出すぎたら、絞ればいいんじゃないのってことなのですが、そんな簡単なことではあ
りませんでした。
私の場合、出すぎた乳はおっぱいの中で固まって出口(乳首)に栓を作り、乳を
出さなくしてしまいます。出口を失った乳は、オッパイの中でドンドンたまっていきます。

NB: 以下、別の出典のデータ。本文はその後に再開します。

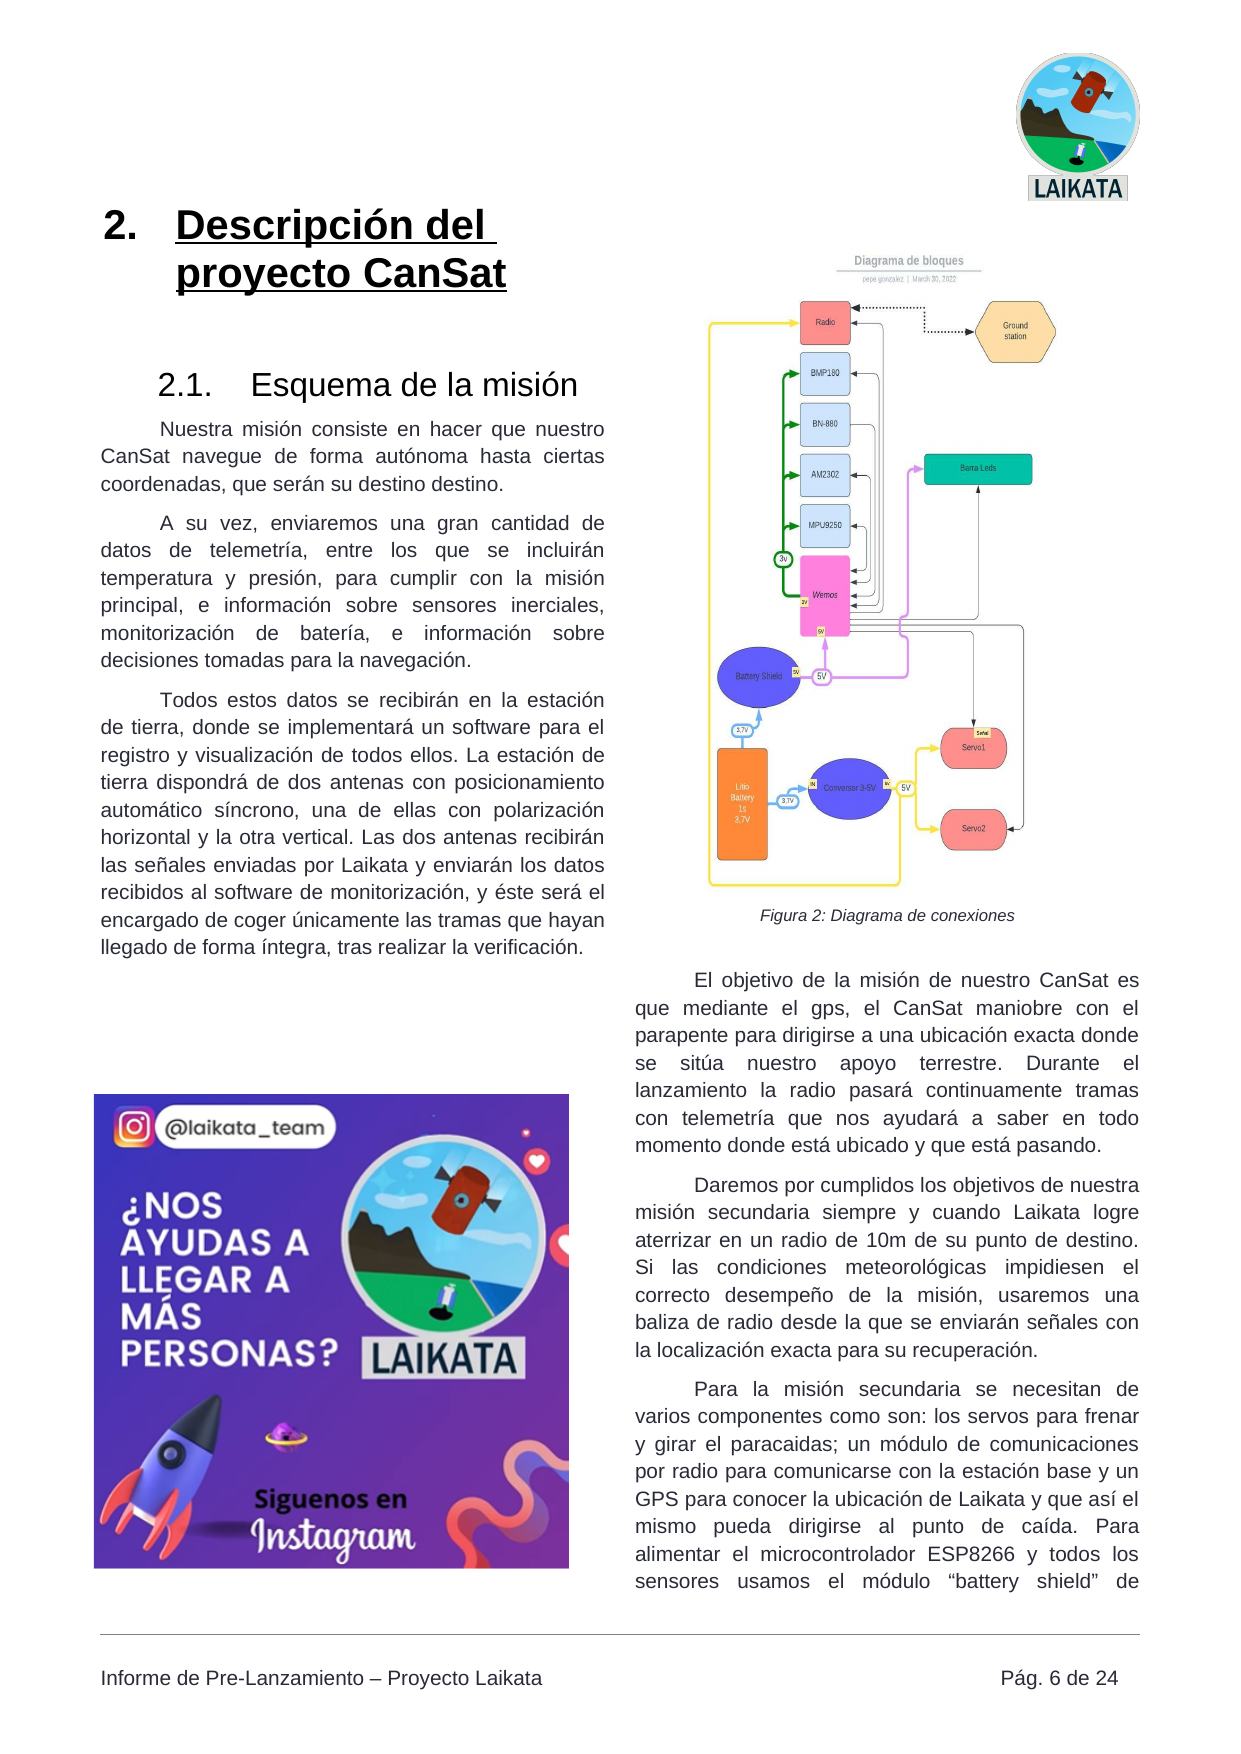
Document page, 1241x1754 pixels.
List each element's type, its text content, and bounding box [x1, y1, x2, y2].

picture [93, 1094, 569, 1572]
text El objetivo de la misión de nuestro CanSat es que mediante el gps, el CanSat maniobre con el parapente para dirigirse a una ubicación exacta donde se sitúa nuestro apoyo terrestre. Durante el lanzamiento la radio pasará continuamente tramas con telemetría que nos ayudará a saber en todo momento donde está ubicado y que está pasando. [635, 968, 1140, 1157]
subtitle Esquema de la misión [213, 366, 605, 404]
picture [1016, 53, 1140, 201]
text Todos estos datos se recibirán en la estación de tierra, donde se implementará un software para el registro y visualización de todos ellos. La estación de tierra dispondrá de dos antenas con posicionamiento automático síncrono, una de ellas con polarización horizontal y la otra vertical. Las dos antenas recibirán las señales enviadas por Laikata y enviarán los datos recibidos al software de monitorización, y éste será el encargado de coger únicamente las tramas que hayan llegado de forma íntegra, tras realizar la verificación. [100, 687, 605, 959]
text Daremos por cumplidos los objetivos de nuestra misión secundaria siempre y cuando Laikata logre aterrizar en un radio de 10m de su punto de destino. Si las condiciones meteorológicas impidiesen el correcto desempeño de la misión, usaremos una baliza de radio desde la que se enviarán señales con la localización exacta para su recuperación. [635, 1172, 1140, 1361]
text Figura 2: Diagrama de conexiones [636, 201, 1138, 925]
subtitle Descripción del proyecto CanSat [138, 201, 605, 296]
text Para la misión secundaria se necesitan de varios componentes como son: los servos para frenar y girar el paracaidas; un módulo de comunicaciones por radio para comunicarse con la estación base y un GPS para conocer la ubicación de Laikata y que así el mismo pueda dirigirse al punto de caída. Para alimentar el microcontrolador ESP8266 y todos los sensores usamos el módulo “battery shield” de [635, 1377, 1140, 1593]
text A su vez, enviaremos una gran cantidad de datos de telemetría, entre los que se incluirán temperatura y presión, para cumplir con la misión principal, e información sobre sensores inerciales, monitorización de batería, e información sobre decisiones tomadas para la navegación. [100, 511, 605, 672]
picture [659, 210, 1101, 907]
text Nuestra misión consiste en hacer que nuestro CanSat navegue de forma autónoma hasta ciertas coordenadas, que serán su destino destino. [100, 416, 605, 495]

乳は、ドンドン作られるわけです。これ以上オッパイが大きくなれないという状態にな
ります。もう岩のようにガチガチのオッパイです。もちろん、痛い!! 痛いなんてもんじゃ
なかった。ひどい時は、肩・頭などが痛くなりました。熱も出たことがあります。
一番簡単なのは、赤ちゃんが固まった栓を吸い出してくれることです。出口が出来れば、
すぐにママは楽になり、おっぱいも軟らかくなります。ただし、たまり乳はまずいらしく、
ほとんどの場合、赤ちゃんはそのつまった栓を吸ってはくれません。
赤ちゃんは、乳腺(乳首にいくつかの出口がある)を順番に飲んでいくそうで(乳腺の数
は人によります)、気に入らない乳腺は飛ばします。
赤ちゃんが白栓を取るのは、簡単です。でも、取ってくれない場合が大変です。
その白栓は、簡単にとれるものではありません。
自分でマッサージして取れたこともありましたが、1時間ぐらい汗をながしながらの戦い
でした。慣れてくると、コツがわかって少しはとりやすくなりましたが、なにしろ大変でした。

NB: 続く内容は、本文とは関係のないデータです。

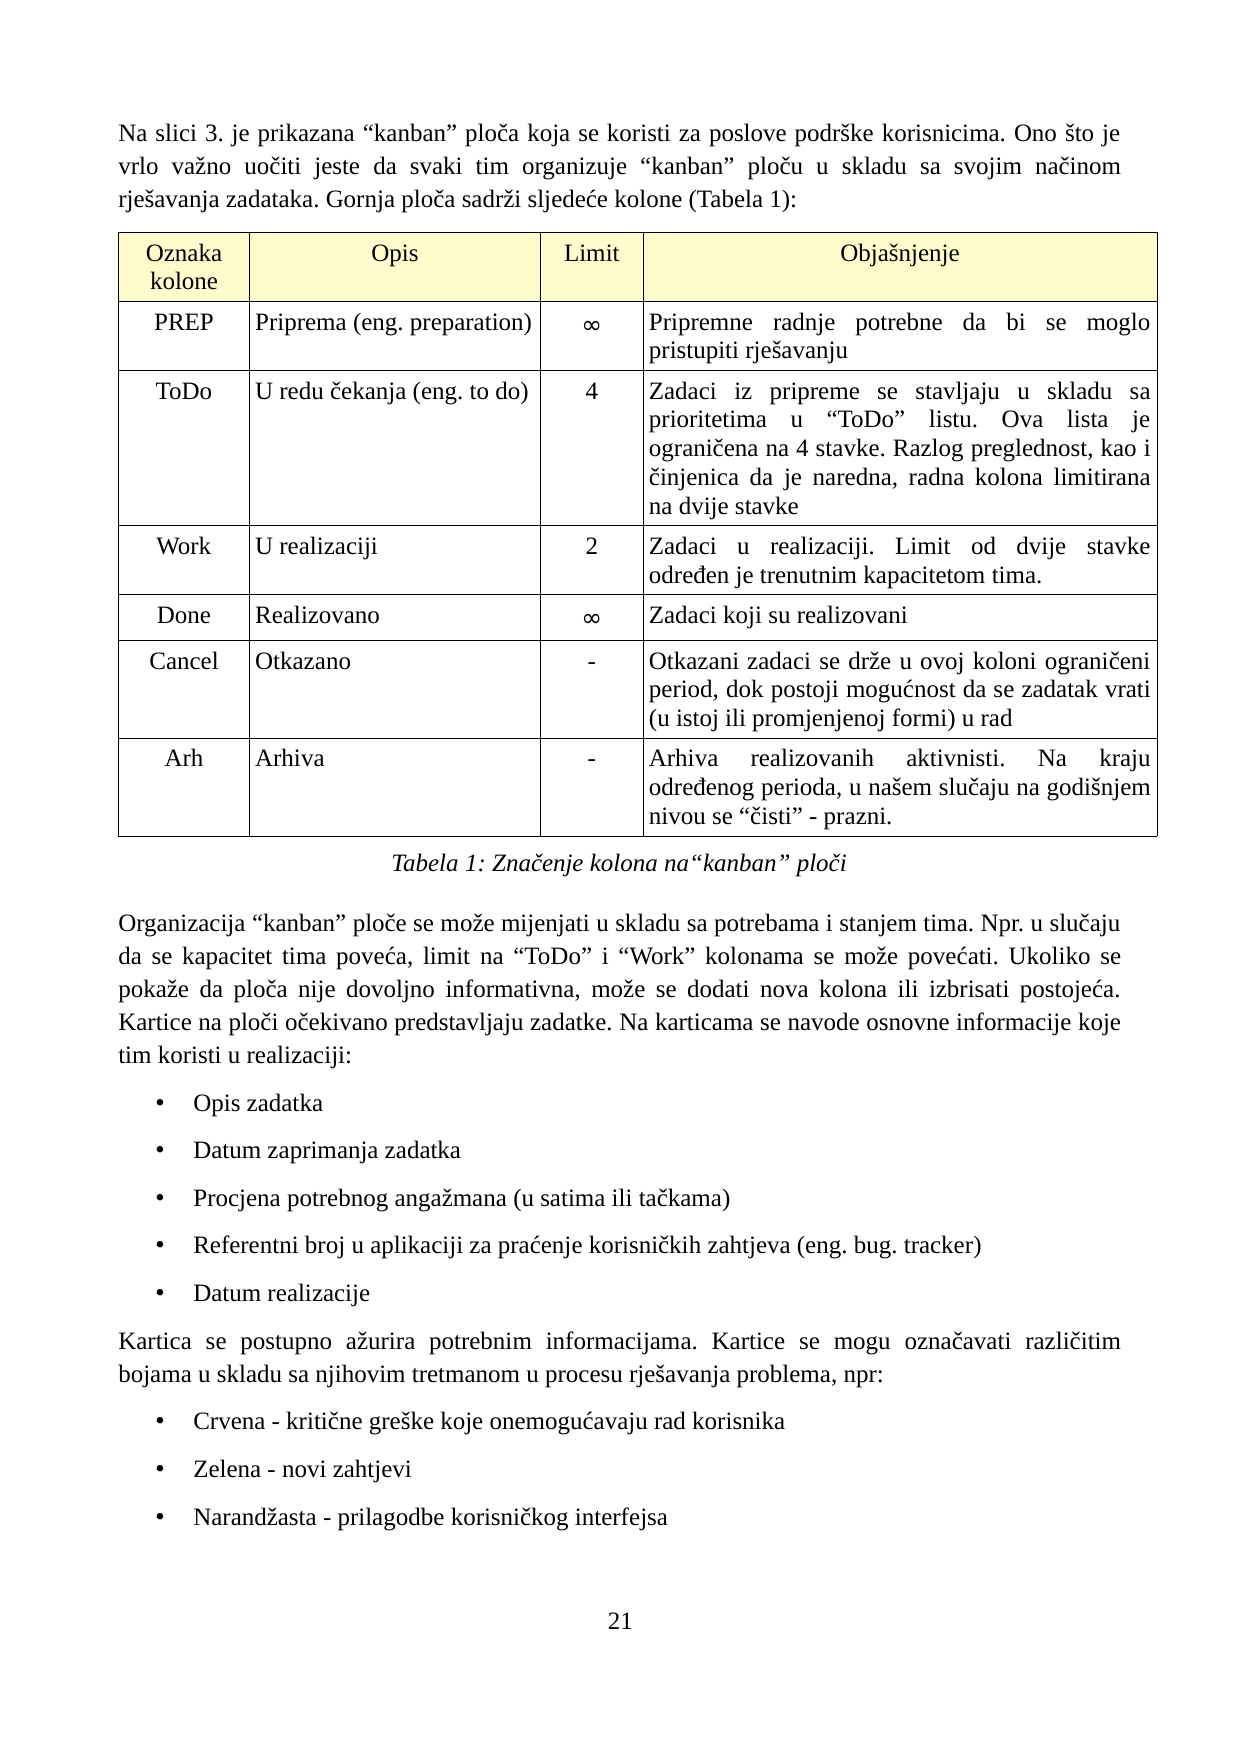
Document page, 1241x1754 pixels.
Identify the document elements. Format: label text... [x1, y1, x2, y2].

table_cell Cancel [119, 641, 249, 738]
table_cell Otkazani zadaci se drže u ovoj koloni ograničeni period, dok postoji mogućnost da se zadatak vrati (u istoj ili promjenjenoj formi) u rad [644, 641, 1157, 738]
table_cell ∞ [541, 595, 643, 640]
text Organizacija “kanban” ploče se može mijenjati u skladu sa potrebama i stanjem tima. Npr. u slučaju da se kapacitet tima poveća, limit na “ToDo” i “Work” kolonama se može povećati. Ukoliko se pokaže da ploča nije dovoljno informativna, može se dodati nova kolona ili izbrisati postojeća. Kartice na ploči očekivano predstavljaju zadatke. Na karticama se navode osnovne informacije koje tim koristi u realizaciji: [118, 889, 1122, 1069]
table_cell Zadaci koji su realizovani [644, 595, 1157, 640]
table_cell - [541, 641, 643, 738]
table_cell U redu čekanja (eng. to do) [250, 371, 540, 525]
list Datum realizacije [156, 1278, 1122, 1307]
list Zelena - novi zahtjevi [156, 1454, 1122, 1483]
table_cell - [541, 739, 643, 836]
table_cell Priprema (eng. preparation) [250, 302, 540, 370]
text Na slici 3. je prikazana “kanban” ploča koja se koristi za poslove podrške korisnicima. Ono što je vrlo važno uočiti jeste da svaki tim organizuje “kanban” ploču u skladu sa svojim načinom rješavanja zadataka. Gornja ploča sadrži sljedeće kolone (Tabela 1): [118, 118, 1122, 213]
table_cell U realizaciji [250, 526, 540, 594]
text Tabela 1: Značenje kolona na“kanban” ploči [118, 848, 1122, 877]
text Kartica se postupno ažurira potrebnim informacijama. Kartice se mogu označavati različitim bojama u skladu sa njihovim tretmanom u procesu rješavanja problema, npr: [118, 1326, 1122, 1387]
table_cell ∞ [541, 302, 643, 370]
list Procjena potrebnog angažmana (u satima ili tačkama) [156, 1183, 1122, 1212]
list Crvena - kritične greške koje onemogućavaju rad korisnika [156, 1406, 1122, 1435]
list Datum zaprimanja zadatka [156, 1135, 1122, 1164]
table_cell Done [119, 595, 249, 640]
table_header Limit [541, 233, 643, 301]
table_header Objašnjenje [644, 233, 1157, 301]
table_cell Zadaci iz pripreme se stavljaju u skladu sa prioritetima u “ToDo” listu. Ova lista je ograničena na 4 stavke. Razlog preglednost, kao i činjenica da je naredna, radna kolona limitirana na dvije stavke [644, 371, 1157, 525]
table_cell ToDo [119, 371, 249, 525]
table_header Opis [250, 233, 540, 301]
table_cell Arhiva [250, 739, 540, 836]
list Narandžasta - prilagodbe korisničkog interfejsa [156, 1502, 1122, 1530]
table_cell Arhiva realizovanih aktivnisti. Na kraju određenog perioda, u našem slučaju na godišnjem nivou se “čisti” - prazni. [644, 739, 1157, 836]
table_cell Realizovano [250, 595, 540, 640]
list Referentni broj u aplikaciji za praćenje korisničkih zahtjeva (eng. bug. tracker) [156, 1231, 1122, 1259]
table_cell Arh [119, 739, 249, 836]
table_cell PREP [119, 302, 249, 370]
table_cell Work [119, 526, 249, 594]
table_cell Pripremne radnje potrebne da bi se moglo pristupiti rješavanju [644, 302, 1157, 370]
table_header Oznaka kolone [119, 233, 249, 301]
table_cell 4 [541, 371, 643, 525]
table_cell 2 [541, 526, 643, 594]
list Opis zadatka [156, 1088, 1122, 1116]
table_cell Otkazano [250, 641, 540, 738]
table_cell Zadaci u realizaciji. Limit od dvije stavke određen je trenutnim kapacitetom tima. [644, 526, 1157, 594]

白栓が目で見える場合と見えない場合がありました。見えない場合は、多分このあたり
だろうと見当をつけて乳首をマッサージしました。見える場合、その白栓が上手く飛んで
出口ができる時もありました。白栓が外れたとたん、乳が勢いよく吹き出てきます。
夫に吸ってもらうのがいいようですが、赤ちゃんのように上手に吸うことが出来ません。
我が夫も協力しましたが、ほとんど効果なしでした。
どうしようもないときは、助産院(桶谷式)に行き、母乳マッサージをしてもらいました。

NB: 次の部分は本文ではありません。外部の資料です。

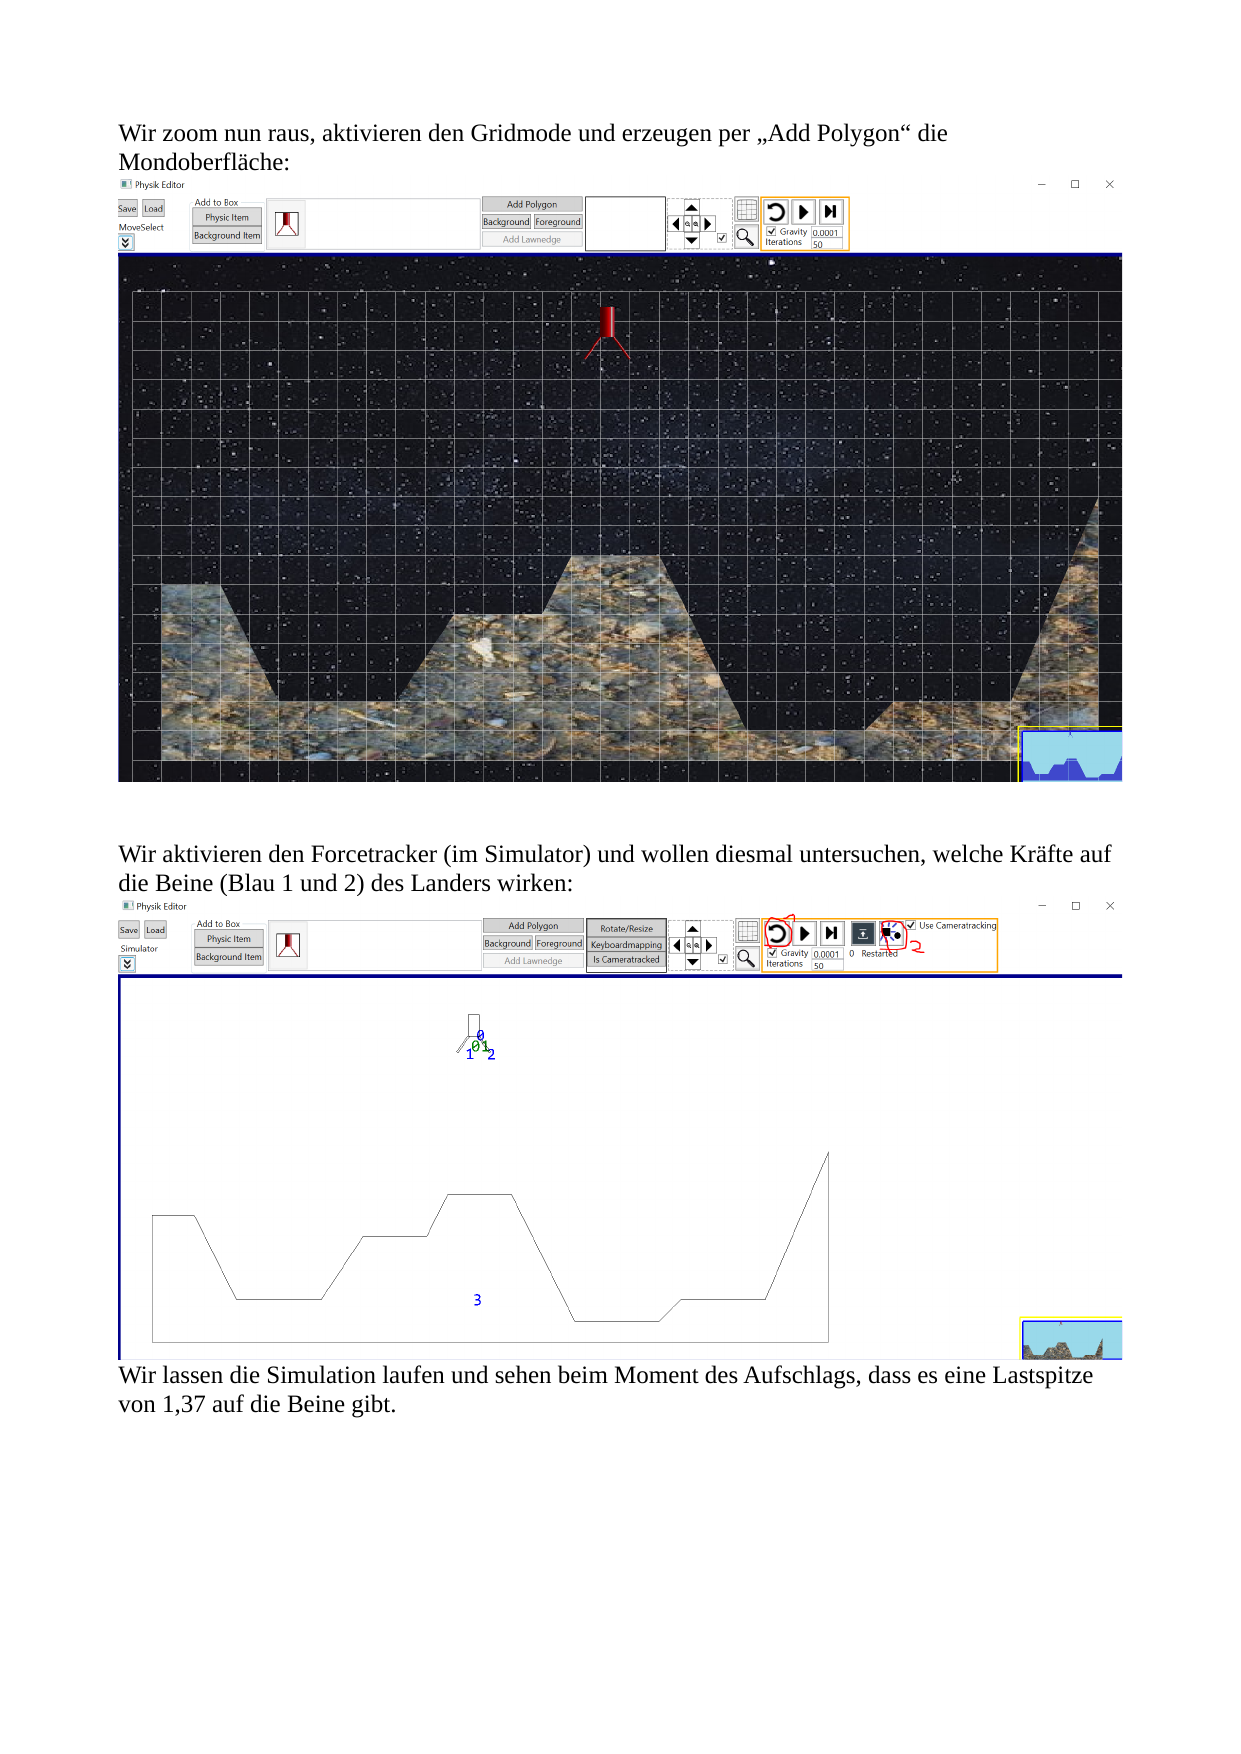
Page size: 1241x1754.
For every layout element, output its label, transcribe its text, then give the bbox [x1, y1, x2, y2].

text Wir zoom nun raus, aktivieren den Gridmode und erzeugen per „Add Polygon“ die Mondoberfläche: [118, 118, 1122, 175]
text Wir aktivieren den Forcetracker (im Simulator) und wollen diesmal untersuchen, welche Kräfte auf die Beine (Blau 1 und 2) des Landers wirken: [118, 839, 1122, 896]
picture [118, 175, 1123, 782]
text Wir lassen die Simulation laufen und sehen beim Moment des Aufschlags, dass es eine Lastspitze von 1,37 auf die Beine gibt. [118, 1360, 1122, 1417]
picture [118, 896, 1123, 1360]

約1時間ぐらいのマッサージ、ウソのように楽になりました。
オッパイで育てるには、色々な努力が必要です。特に私のように乳腺炎系になりやすい
オッパイだとその努力は必要です。
もちろん、それぞれ人によって全然違うようです。母乳だけで育てていても何もトラブルが
ない人は沢山います。何が違うのかわかりません。多分、体質なのではないでしょうか。
そんなことをケンが生まれてから断乳するまでの約1年間、付き合うことになりました。
オッパイと戦う日々が続きました。
オッパイトラブルがなかったら、もっと楽な育児だったように思います。
母乳だけで育てようと意気込んでいたわけではないのですが、出るオッパイなのに、
ミルクにするのがもったいないと思ったわけです。
というかオッパイを吸ってもらわなければ、私はしんどかったので、母乳だけにせざる
をえなかったというのが正直なところです。
おっぱいを急に止めた時の痛さを思うと怖くて決断する勇気が持てませんでした。
普通にしていてもこんなにたまって痛くなるのに、もっと痛くなるなんて考えただけでも
ぞおっとしました。
でも、オッパイの想い出が沢山できました。
自分のオッパイにすいつく我が子は、本当にかわいかったです。女にしか実感できない
経験だと思います。それに、授乳はすっごく動物的な感じがしました。(人間も動物なん
だなって)こういう経験は初めての経験でした。こんな経験するのも人生のうちにあって
もいいかなって思います。
まあ、こんなゆとりのある言葉が書けるのは、終わったことだからですが。
実際は、つらい日々でした。はやく、断乳をしたいと思っていたのも事実です。